EXERCISE INSTRUCTIONS
Lines before the one containing "(187,141,202,153) | 4928" are to be left out; reproduce that line and all the rest of the entries exactly.

EXERCISE MATERIALS
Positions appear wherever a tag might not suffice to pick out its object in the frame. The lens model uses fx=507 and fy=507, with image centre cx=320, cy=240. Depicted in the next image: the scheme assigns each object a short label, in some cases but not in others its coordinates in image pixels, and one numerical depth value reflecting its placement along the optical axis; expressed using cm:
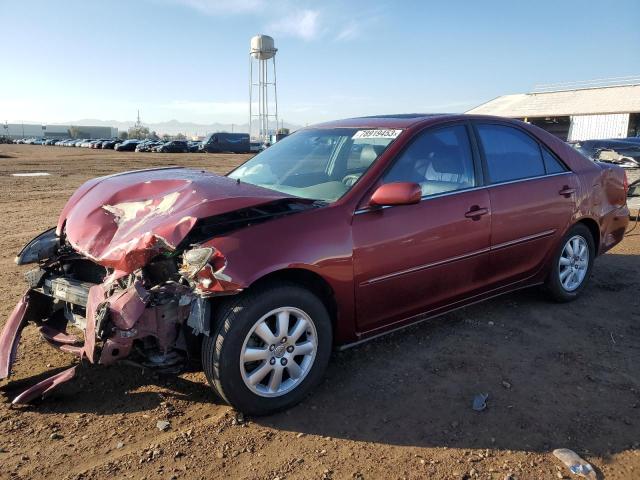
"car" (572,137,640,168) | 855
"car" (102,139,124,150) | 5634
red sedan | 272
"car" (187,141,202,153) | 4928
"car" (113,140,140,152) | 5028
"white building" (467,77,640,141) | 3838
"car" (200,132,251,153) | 4969
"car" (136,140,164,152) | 4853
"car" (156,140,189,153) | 4650
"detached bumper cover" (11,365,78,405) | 295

FINAL ANSWER
"car" (187,141,202,153) | 4928
"car" (113,140,140,152) | 5028
"white building" (467,77,640,141) | 3838
"car" (200,132,251,153) | 4969
"car" (136,140,164,152) | 4853
"car" (156,140,189,153) | 4650
"detached bumper cover" (11,365,78,405) | 295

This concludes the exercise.